Question 36: Which of the following drugs is used for the long term management of obesity

A. Fenfluramine
B. Sibutramine
C. Liraglutide (Correct Answer)
D. Metformin
E. Orlistat

Explanation: ***Liraglutide*** - **Liraglutide** is a **GLP-1 receptor agonist** approved for **long-term weight management** in adults with obesity or overweight with comorbidities. - It works by **delaying gastric emptying**, increasing satiety, and reducing appetite, leading to sustained weight loss. *Fenfluramine* - **Fenfluramine** was an **anorectic drug** that was withdrawn from the market due to its association with **pulmonary hypertension** and **cardiac valvulopathy**. - It is **not used** for the long-term management of obesity due to severe cardiovascular side effects. *Sibutramine* - **Sibutramine** is a **serotonin-norepinephrine reuptake inhibitor** previously used for weight loss, but it was withdrawn due to increased risk of **cardiovascular events** such as heart attack and stroke. - It is **not recommended** for long-term obesity management due to its significant cardiovascular risks. *Orlistat* - **Orlistat** is a **pancreatic lipase inhibitor** that is approved for long-term obesity management but works by **reducing fat absorption** in the gastrointestinal tract. - While approved for long-term use, it is **less preferred** than GLP-1 agonists due to gastrointestinal side effects (steatorrhea, fecal incontinence) and lower efficacy in weight reduction compared to newer agents like liraglutide. *Metformin* - **Metformin** is primarily an **antidiabetic drug** used for type 2 diabetes and sometimes for polycystic ovary syndrome (PCOS). - While it may cause modest weight loss as a side effect, it is **not approved or indicated** as a primary drug for the long-term management of obesity in individuals without diabetes.

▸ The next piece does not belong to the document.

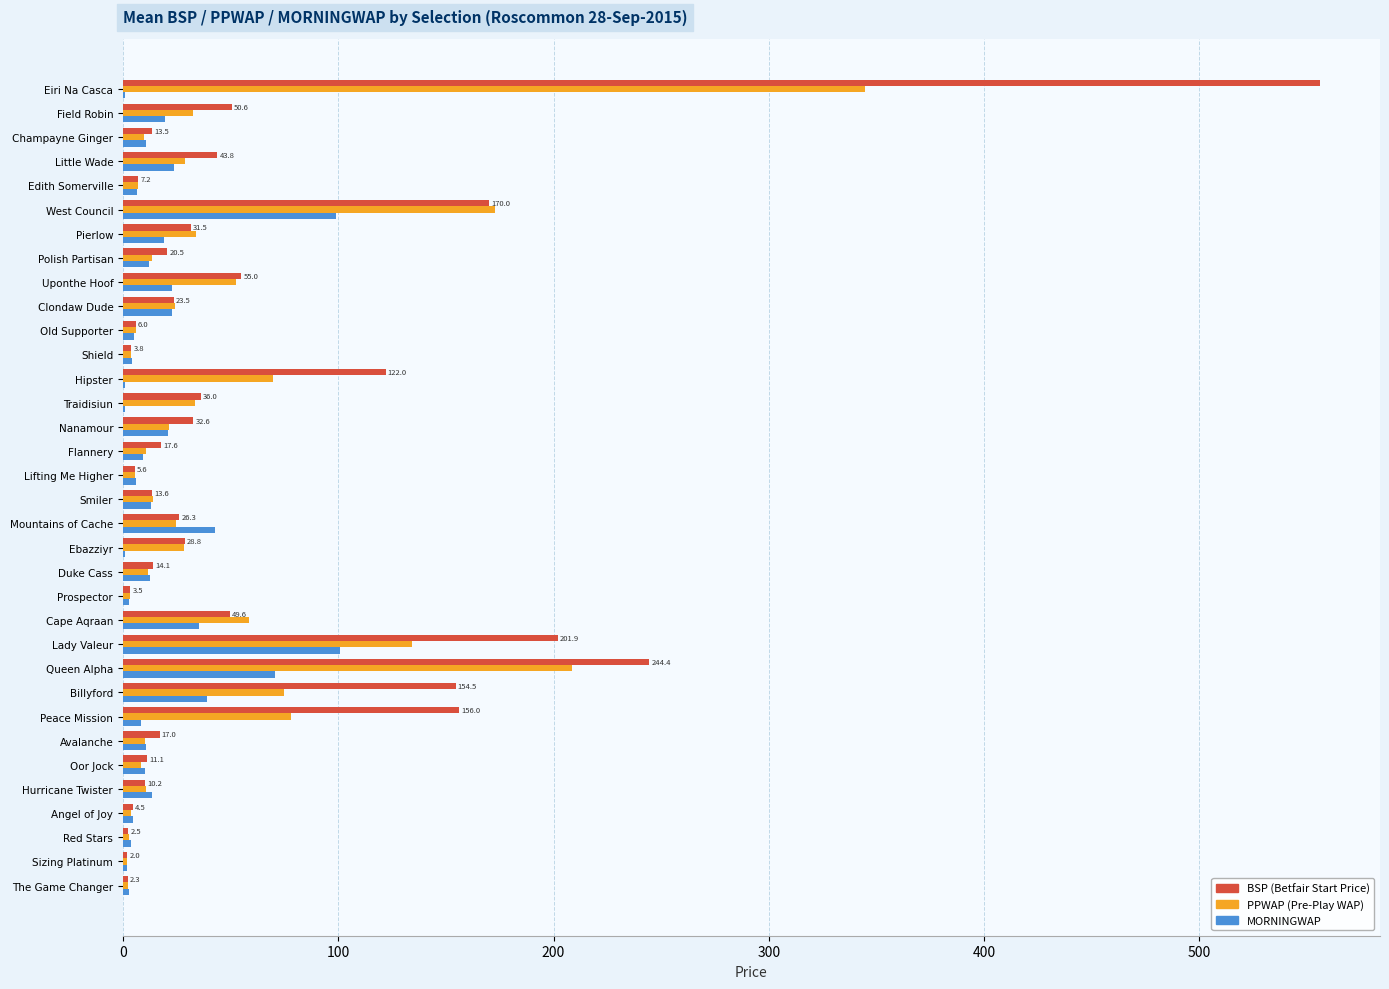

How many series are shown in this chart?

3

Question 37: A 30-year-old male presents with a history of consuming an unknown substance. On examination, the patient has diaphoresis, headache, and features resembling acute coronary spasm. Which of the following clinical features is least likely to be present in this patient?

A. Hypertension
B. Tachycardia
C. Hyperthermia
D. Bradycardia (Correct Answer)
E. Mydriasis

Explanation: ***Bradycardia*** - The presented symptoms of diaphoresis, headache, and coronary spasm are consistent with **stimulant intoxication** (e.g., cocaine, amphetamines). - Stimulants typically cause **tachycardia** due to sympathetic overactivity, making bradycardia the least likely finding. *Hypertension* - **Stimulant intoxication** leads to increased sympathetic activity, causing **vasoconstriction** and elevated blood pressure. - This is a common and expected finding in cases presenting with coronary spasm due to substance abuse. *Tachycardia* - **Sympathetic overstimulation** from an unknown substance, particularly stimulants, directly increases heart rate. - This symptom closely aligns with the patient's presentation of diaphoresis and coronary spasm. *Hyperthermia* - Elevated body temperature is a frequent consequence of **stimulant overdose** due to increased metabolic activity and impaired thermoregulation. - **Diaphoresis** (sweating) can be a compensatory mechanism for hyperthermia or a direct effect of sympathetic activation. *Mydriasis* - **Pupillary dilation** is a characteristic finding in sympathomimetic toxidrome caused by stimulant drugs. - This occurs due to alpha-adrenergic stimulation of the radial muscle of the iris and is commonly seen with cocaine or amphetamine use.